Kenrick questioned the PCs about last night, asking some of the same questions again (I think Merral needs to relax a bit.) He asked if they had ever seen anything like the medallion before. The PCs responded that they had not seen it before last night, and they did not know who the stranger was.
So Mayor Kenrick proceeded to tell them about his passion. The medallion was from the lost stronghold of Rogahn and Zelligar, a famous fighter and wizard team that used to live in the region south of here. They disappeared some 50-60 years ago. Ever since, people have been searching for their stronghold, to discover what happened, and what they may have left behind.
Kenrick asked the PCs if they would be willing to go on a quest for him, to find this stronghold. He offered to send two of the town guards along to accompany them, Robert and Wallace. He will even lend them a horse or two to help carry their supplies.
During the discussion, a guard entered the room, informing Kenrick that they had discovered a document on the dead man from last evening. Taking the document, Kenrick opened it and discovered it was a rough map to the stronghold. “So it seems he was telling the truth,” said Gilwyn, remembering the last words of the stranger.
Kenrick told them to prepare for the journey and meet at the town gates at noon.

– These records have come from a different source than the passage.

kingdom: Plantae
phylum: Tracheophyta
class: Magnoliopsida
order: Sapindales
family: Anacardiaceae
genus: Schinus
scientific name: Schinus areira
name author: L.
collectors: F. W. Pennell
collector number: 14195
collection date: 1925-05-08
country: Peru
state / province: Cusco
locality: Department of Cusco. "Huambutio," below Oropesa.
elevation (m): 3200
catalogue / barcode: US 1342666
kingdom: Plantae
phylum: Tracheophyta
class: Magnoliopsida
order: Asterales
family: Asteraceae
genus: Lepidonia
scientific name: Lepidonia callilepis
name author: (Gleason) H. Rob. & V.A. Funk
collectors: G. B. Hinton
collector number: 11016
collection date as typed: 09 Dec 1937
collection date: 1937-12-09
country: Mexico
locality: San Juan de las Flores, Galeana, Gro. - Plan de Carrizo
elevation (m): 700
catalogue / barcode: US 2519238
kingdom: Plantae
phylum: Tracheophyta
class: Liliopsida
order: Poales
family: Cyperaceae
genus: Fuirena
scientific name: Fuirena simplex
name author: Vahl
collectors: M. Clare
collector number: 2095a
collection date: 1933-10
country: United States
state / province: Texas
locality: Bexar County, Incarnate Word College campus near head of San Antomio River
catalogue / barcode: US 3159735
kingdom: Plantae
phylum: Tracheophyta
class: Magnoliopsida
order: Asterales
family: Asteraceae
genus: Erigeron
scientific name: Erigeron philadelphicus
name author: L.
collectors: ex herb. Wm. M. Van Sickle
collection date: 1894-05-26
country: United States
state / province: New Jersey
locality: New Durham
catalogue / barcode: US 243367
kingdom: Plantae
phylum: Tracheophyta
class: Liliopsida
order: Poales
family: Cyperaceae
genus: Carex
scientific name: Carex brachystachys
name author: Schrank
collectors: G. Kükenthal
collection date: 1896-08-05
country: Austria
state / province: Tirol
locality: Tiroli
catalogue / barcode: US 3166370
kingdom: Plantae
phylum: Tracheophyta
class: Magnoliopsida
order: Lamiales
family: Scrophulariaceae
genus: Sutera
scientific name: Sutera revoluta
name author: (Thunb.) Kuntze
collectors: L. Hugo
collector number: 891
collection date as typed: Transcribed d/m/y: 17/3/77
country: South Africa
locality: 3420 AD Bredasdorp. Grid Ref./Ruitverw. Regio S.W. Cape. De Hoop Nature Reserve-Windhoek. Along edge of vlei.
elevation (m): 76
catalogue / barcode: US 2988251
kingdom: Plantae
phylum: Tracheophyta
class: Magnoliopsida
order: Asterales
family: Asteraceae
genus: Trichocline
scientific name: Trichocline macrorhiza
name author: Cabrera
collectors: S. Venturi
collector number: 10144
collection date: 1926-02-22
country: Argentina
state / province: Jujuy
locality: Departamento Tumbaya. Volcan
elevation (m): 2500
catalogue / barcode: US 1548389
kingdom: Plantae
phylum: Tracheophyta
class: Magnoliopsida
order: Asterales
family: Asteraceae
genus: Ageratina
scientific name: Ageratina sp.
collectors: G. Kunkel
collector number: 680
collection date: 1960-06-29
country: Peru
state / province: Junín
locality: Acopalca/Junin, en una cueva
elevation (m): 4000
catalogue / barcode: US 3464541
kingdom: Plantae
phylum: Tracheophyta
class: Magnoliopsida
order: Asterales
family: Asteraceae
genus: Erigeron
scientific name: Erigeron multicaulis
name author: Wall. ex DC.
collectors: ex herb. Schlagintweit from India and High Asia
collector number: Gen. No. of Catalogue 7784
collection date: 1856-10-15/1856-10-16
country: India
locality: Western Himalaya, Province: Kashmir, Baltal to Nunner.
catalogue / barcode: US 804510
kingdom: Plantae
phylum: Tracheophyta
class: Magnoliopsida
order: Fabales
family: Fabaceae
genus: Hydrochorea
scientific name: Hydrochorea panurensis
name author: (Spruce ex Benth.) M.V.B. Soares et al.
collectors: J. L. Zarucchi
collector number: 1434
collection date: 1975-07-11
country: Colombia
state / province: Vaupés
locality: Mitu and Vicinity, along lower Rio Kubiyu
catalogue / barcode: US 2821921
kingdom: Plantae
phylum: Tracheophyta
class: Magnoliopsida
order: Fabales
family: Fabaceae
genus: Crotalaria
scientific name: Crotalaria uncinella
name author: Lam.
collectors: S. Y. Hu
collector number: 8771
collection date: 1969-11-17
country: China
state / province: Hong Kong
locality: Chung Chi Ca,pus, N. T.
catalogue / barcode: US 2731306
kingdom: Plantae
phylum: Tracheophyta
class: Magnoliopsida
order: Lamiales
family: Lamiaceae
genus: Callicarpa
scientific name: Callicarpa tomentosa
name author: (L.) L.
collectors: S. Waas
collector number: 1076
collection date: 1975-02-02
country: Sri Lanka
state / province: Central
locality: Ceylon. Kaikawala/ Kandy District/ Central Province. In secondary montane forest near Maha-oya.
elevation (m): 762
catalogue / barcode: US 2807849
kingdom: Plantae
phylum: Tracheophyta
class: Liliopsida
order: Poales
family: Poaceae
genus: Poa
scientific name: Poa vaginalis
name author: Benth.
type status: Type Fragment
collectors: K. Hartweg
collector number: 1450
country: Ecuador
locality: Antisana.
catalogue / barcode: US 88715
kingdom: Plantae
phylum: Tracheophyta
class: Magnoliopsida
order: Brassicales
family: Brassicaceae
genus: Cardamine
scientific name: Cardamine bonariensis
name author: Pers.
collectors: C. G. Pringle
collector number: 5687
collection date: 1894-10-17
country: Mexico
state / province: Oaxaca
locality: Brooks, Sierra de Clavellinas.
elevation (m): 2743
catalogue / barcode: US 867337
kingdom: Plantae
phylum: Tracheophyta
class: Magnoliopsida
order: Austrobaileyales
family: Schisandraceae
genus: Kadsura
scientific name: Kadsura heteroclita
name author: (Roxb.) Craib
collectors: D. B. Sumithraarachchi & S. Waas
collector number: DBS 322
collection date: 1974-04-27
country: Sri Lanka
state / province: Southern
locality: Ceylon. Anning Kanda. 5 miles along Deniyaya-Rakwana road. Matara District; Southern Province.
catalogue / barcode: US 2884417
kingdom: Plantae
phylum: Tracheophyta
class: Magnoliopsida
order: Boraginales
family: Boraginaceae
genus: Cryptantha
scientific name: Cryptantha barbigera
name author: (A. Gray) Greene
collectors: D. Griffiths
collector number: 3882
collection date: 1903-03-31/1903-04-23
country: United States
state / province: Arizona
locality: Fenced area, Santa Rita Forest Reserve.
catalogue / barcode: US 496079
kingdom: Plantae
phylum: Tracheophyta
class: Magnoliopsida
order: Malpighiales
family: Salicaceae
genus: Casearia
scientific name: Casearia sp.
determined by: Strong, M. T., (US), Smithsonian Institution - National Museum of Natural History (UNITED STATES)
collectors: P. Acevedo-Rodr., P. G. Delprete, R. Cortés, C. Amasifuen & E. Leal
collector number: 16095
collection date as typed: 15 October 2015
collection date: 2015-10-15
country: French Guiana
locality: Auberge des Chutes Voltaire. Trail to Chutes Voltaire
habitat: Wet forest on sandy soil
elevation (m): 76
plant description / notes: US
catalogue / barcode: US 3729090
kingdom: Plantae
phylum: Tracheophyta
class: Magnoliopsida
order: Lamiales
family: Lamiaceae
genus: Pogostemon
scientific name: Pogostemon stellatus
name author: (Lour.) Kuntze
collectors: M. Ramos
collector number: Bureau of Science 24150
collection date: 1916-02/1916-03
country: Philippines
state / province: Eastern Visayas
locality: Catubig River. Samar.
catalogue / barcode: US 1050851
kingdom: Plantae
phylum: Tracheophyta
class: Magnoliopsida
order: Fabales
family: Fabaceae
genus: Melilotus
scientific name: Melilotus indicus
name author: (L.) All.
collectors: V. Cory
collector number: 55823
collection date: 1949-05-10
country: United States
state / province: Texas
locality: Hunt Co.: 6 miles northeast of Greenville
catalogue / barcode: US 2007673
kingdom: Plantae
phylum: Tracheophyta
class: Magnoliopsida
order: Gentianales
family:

And so our first session came to a close. It took about 45 minutes to play through all of that. We covered much more ground than I anticipated for that amount of time. Fortunately, enough of the story had been prepared ahead of time. A few things needed to be adjusted based on the character background stories, and also because their actions didn’t follow what I expected. But all things considered, I think it went ok for a first session.
I have until next Saturday to prepare for our next gathering. It will be a good time to introduce the combat system. They thought purchasing equipment was unnecessarily detailed! I hope combat doesn’t completely turn them off to GURPS. I think if I’m careful and ease into the rules a little at a time, it will go well.